Digitizing metal type?

Doc Friendly's picture

I have a couple cases of old metal type, usually only in one size, that I rarely use having moved to digital letterpress for its flexibility.

I was wondering if there was any problem with digitizing what type I have for personal use (that is to say I wouldn't be selling it).
My gut tells me there isn't a problem, but in these sort of cases I'm almost always wrong.



blank's picture

I really don’t see any ethical issues as long as you aren’t digitizing faces that are still copyrighted and on the market (Univers, Palatino, etc) and selling them.

piccic's picture

If you are doing the work, with a specific intent, on a metal face which is not available in digital format, and for your own use, I can't see problems…
What is "digital letterpress"? I'm very curious…

paul d hunt's picture

trust your gut

terryw's picture

most metal faces have been digitized by now. You can probably find them available for sale at various digital foundries.

piccic's picture

most metal faces have been digitized by now.

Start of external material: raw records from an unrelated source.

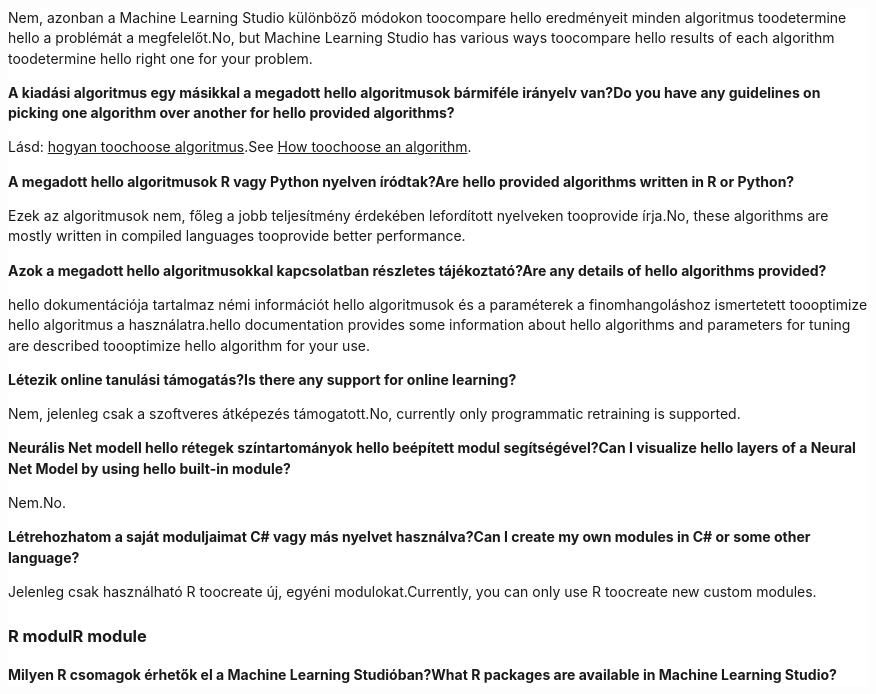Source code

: <span data-ttu-id="1f1cd-206">Nem, azonban a Machine Learning Studio különböző módokon toocompare hello eredményeit minden algoritmus toodetermine hello a problémát a megfelelőt.</span><span class="sxs-lookup"><span data-stu-id="1f1cd-206">No, but Machine Learning Studio has various ways toocompare hello results of each algorithm toodetermine hello right one for your problem.</span></span>

<span data-ttu-id="1f1cd-207">**A kiadási algoritmus egy másikkal a megadott hello algoritmusok bármiféle irányelv van?**</span><span class="sxs-lookup"><span data-stu-id="1f1cd-207">**Do you have any guidelines on picking one algorithm over another for hello provided algorithms?**</span></span>

<span data-ttu-id="1f1cd-208">Lásd: [hogyan toochoose algoritmus](machine-learning-algorithm-choice.md).</span><span class="sxs-lookup"><span data-stu-id="1f1cd-208">See [How toochoose an algorithm](machine-learning-algorithm-choice.md).</span></span>

<span data-ttu-id="1f1cd-209">**A megadott hello algoritmusok R vagy Python nyelven íródtak?**</span><span class="sxs-lookup"><span data-stu-id="1f1cd-209">**Are hello provided algorithms written in R or Python?**</span></span>

<span data-ttu-id="1f1cd-210">Ezek az algoritmusok nem, főleg a jobb teljesítmény érdekében lefordított nyelveken tooprovide írja.</span><span class="sxs-lookup"><span data-stu-id="1f1cd-210">No, these algorithms are mostly written in compiled languages tooprovide better performance.</span></span>

<span data-ttu-id="1f1cd-211">**Azok a megadott hello algoritmusokkal kapcsolatban részletes tájékoztató?**</span><span class="sxs-lookup"><span data-stu-id="1f1cd-211">**Are any details of hello algorithms provided?**</span></span>

<span data-ttu-id="1f1cd-212">hello dokumentációja tartalmaz némi információt hello algoritmusok és a paraméterek a finomhangoláshoz ismertetett toooptimize hello algoritmus a használatra.</span><span class="sxs-lookup"><span data-stu-id="1f1cd-212">hello documentation provides some information about hello algorithms and parameters for tuning are described toooptimize hello algorithm for your use.</span></span>  

<span data-ttu-id="1f1cd-213">**Létezik online tanulási támogatás?**</span><span class="sxs-lookup"><span data-stu-id="1f1cd-213">**Is there any support for online learning?**</span></span>

<span data-ttu-id="1f1cd-214">Nem, jelenleg csak a szoftveres átképezés támogatott.</span><span class="sxs-lookup"><span data-stu-id="1f1cd-214">No, currently only programmatic retraining is supported.</span></span>

<span data-ttu-id="1f1cd-215">**Neurális Net modell hello rétegek színtartományok hello beépített modul segítségével?**</span><span class="sxs-lookup"><span data-stu-id="1f1cd-215">**Can I visualize hello layers of a Neural Net Model by using hello built-in module?**</span></span>

<span data-ttu-id="1f1cd-216">Nem.</span><span class="sxs-lookup"><span data-stu-id="1f1cd-216">No.</span></span>

<span data-ttu-id="1f1cd-217">**Létrehozhatom a saját moduljaimat C# vagy más nyelvet használva?**</span><span class="sxs-lookup"><span data-stu-id="1f1cd-217">**Can I create my own modules in C# or some other language?**</span></span>

<span data-ttu-id="1f1cd-218">Jelenleg csak használható R toocreate új, egyéni modulokat.</span><span class="sxs-lookup"><span data-stu-id="1f1cd-218">Currently, you can only use R toocreate new custom modules.</span></span>

### <a name="r-module"></a><span data-ttu-id="1f1cd-219">R modul</span><span class="sxs-lookup"><span data-stu-id="1f1cd-219">R module</span></span>
<span data-ttu-id="1f1cd-220">**Milyen R csomagok érhetők el a Machine Learning Studióban?**</span><span class="sxs-lookup"><span data-stu-id="1f1cd-220">**What R packages are available in Machine Learning Studio?**</span></span>
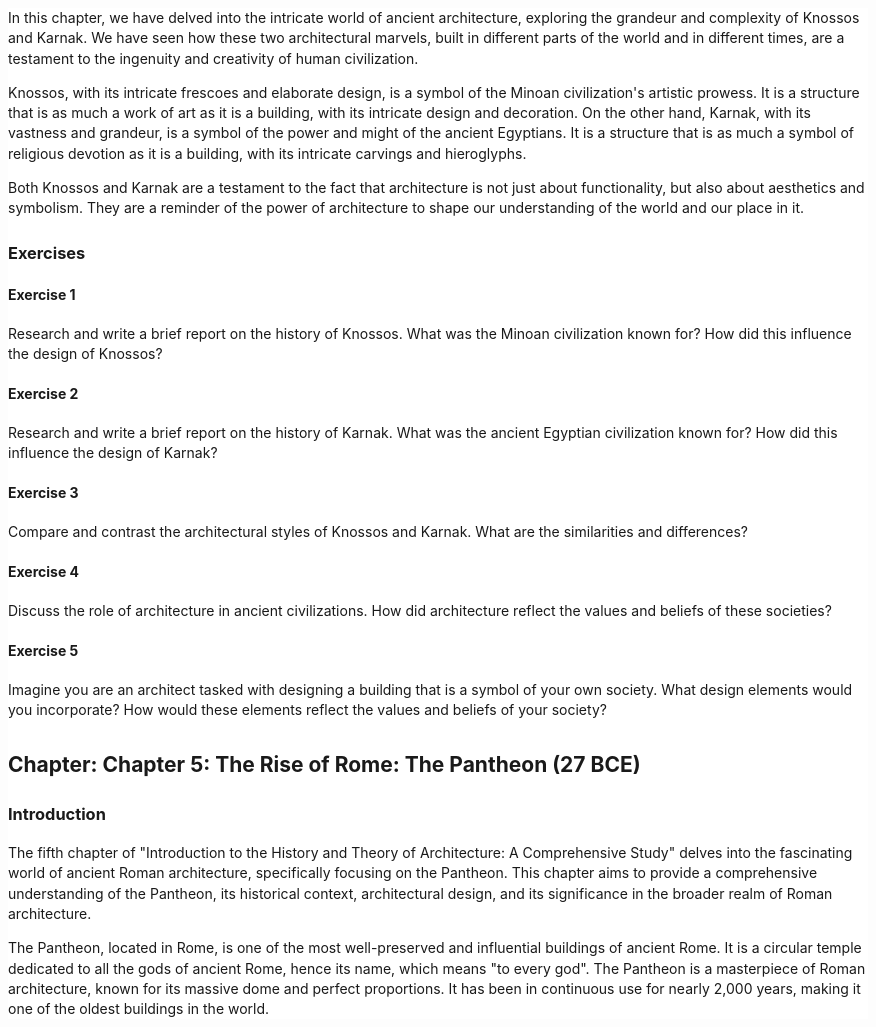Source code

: In this chapter, we have delved into the intricate world of ancient architecture, exploring the grandeur and complexity of Knossos and Karnak. We have seen how these two architectural marvels, built in different parts of the world and in different times, are a testament to the ingenuity and creativity of human civilization. 

Knossos, with its intricate frescoes and elaborate design, is a symbol of the Minoan civilization's artistic prowess. It is a structure that is as much a work of art as it is a building, with its intricate design and decoration. On the other hand, Karnak, with its vastness and grandeur, is a symbol of the power and might of the ancient Egyptians. It is a structure that is as much a symbol of religious devotion as it is a building, with its intricate carvings and hieroglyphs.

Both Knossos and Karnak are a testament to the fact that architecture is not just about functionality, but also about aesthetics and symbolism. They are a reminder of the power of architecture to shape our understanding of the world and our place in it. 

### Exercises

#### Exercise 1
Research and write a brief report on the history of Knossos. What was the Minoan civilization known for? How did this influence the design of Knossos?

#### Exercise 2
Research and write a brief report on the history of Karnak. What was the ancient Egyptian civilization known for? How did this influence the design of Karnak?

#### Exercise 3
Compare and contrast the architectural styles of Knossos and Karnak. What are the similarities and differences?

#### Exercise 4
Discuss the role of architecture in ancient civilizations. How did architecture reflect the values and beliefs of these societies?

#### Exercise 5
Imagine you are an architect tasked with designing a building that is a symbol of your own society. What design elements would you incorporate? How would these elements reflect the values and beliefs of your society?

## Chapter: Chapter 5: The Rise of Rome: The Pantheon (27 BCE)

### Introduction

The fifth chapter of "Introduction to the History and Theory of Architecture: A Comprehensive Study" delves into the fascinating world of ancient Roman architecture, specifically focusing on the Pantheon. This chapter aims to provide a comprehensive understanding of the Pantheon, its historical context, architectural design, and its significance in the broader realm of Roman architecture.

The Pantheon, located in Rome, is one of the most well-preserved and influential buildings of ancient Rome. It is a circular temple dedicated to all the gods of ancient Rome, hence its name, which means "to every god". The Pantheon is a masterpiece of Roman architecture, known for its massive dome and perfect proportions. It has been in continuous use for nearly 2,000 years, making it one of the oldest buildings in the world.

There are so little metal faces properly recast in digital form, that I would definitely not say such a thing lightheartedly… :=)

Doc Friendly's picture

@piccic The term is a bit of a misnomer, as all the typesetting (what really makes letterpress) is done in the program of choice, using whatever digital typefaces are on hand. Graphics can be added, the whole thing is exported to .eps or .pdf and made into photopolymer plates which are then mounted on a type high base and printed using old presses that would otherwise go unused.

My thinking was: since I own these typefaces, for example News Gothic in 10pts, in their original castings, which all pre-date microcircuitry, I should have some right to digitize it myself provided I don't try to rebrand or sell it. Otherwise I'm just stuck with 15lbs of News Gothic in 10pts.

blank's picture

Even if the typeface designs were subject to US copyright law most weights of News Gothic would already have been in the public domain for decades. And given the state of the News Gothic market, it seems that the trademarks are a non-issue as well.

jabez's picture

Otherwise I’m just stuck with 15lbs of News Gothic in 10pts.

What a dream. I believe I'm not the only one who imagines himself playing 'font Lego' whenever metal fonts are referred to... :)

paragraph's picture

Reverse lego in my high school work experience: first week they let us play with the ruler and display (like 36–48 pt) hand type, then ink it and proof it. That was fantastic fun. Next week, they brought us a book page each, and untied the string holding the thing together: 2000-odd small pieces of metal, to be sorted into their little compartments in the cases. Thanks gods for the computer!
But I digress, oops.

bieler's picture

Typefaces in the US can not be copyrighted, not since the 19th century. You can digitize whatever US metal typefaces you like. Haven't all the major and minor digital type foundries? Only thing you have to worry about is registration or trademark licenses that may still be valid. And most of those protect stolen property. Nice industry.


piccic's picture

Besides, you could end up with a more interesting digital version than the ones around, like what Metallophile by Mark Simonson does to (digital versions of) Spartan.

I'm not saying that irregularity should be the norm, but often digital versions totally lack the warm appearance and consistency of metal ones, especially at small sizes, but this largely depends on the design itself.

Personally I am not at all satisifed by all current Gill Sans versions on the market: too little spaced, mostly without any optical size versions, disregarding its original conception.
Even the Monotype "Pro" version of which I licensed a weight is so tightly spaced you should manually space it to set small point sizes.

phrostbyte64's picture

Sounds like a dream come true. Have fun.